(What is needed):
Copy the rows below character for character, omitting the pictures.

☆ ☆ ☆

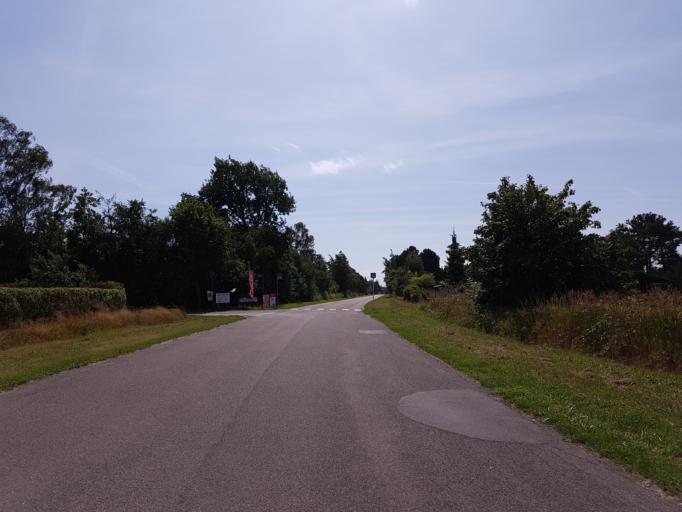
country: DK
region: Zealand
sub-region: Guldborgsund Kommune
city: Nykobing Falster
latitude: 54.5974
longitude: 11.9648
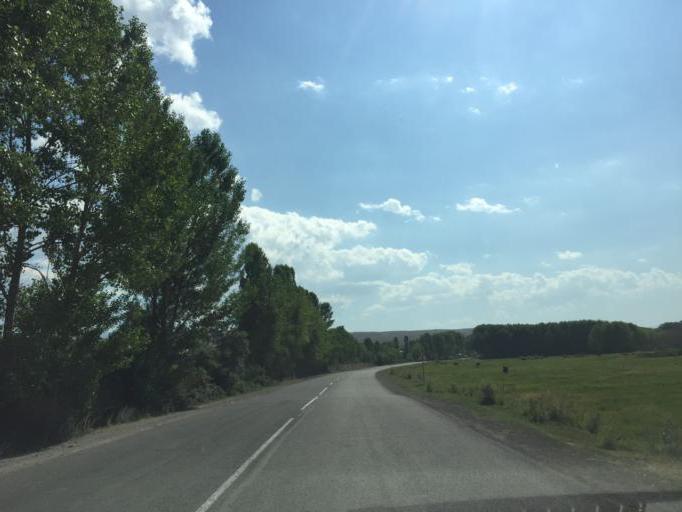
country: AM
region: Geghark'unik'i Marz
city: Artsvanist
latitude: 40.1617
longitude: 45.5030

☆ ☆ ☆

(Response below):
country: DK
region: Zealand
sub-region: Guldborgsund Kommune
city: Nykobing Falster
latitude: 54.5974
longitude: 11.9648
country: AM
region: Geghark'unik'i Marz
city: Artsvanist
latitude: 40.1617
longitude: 45.5030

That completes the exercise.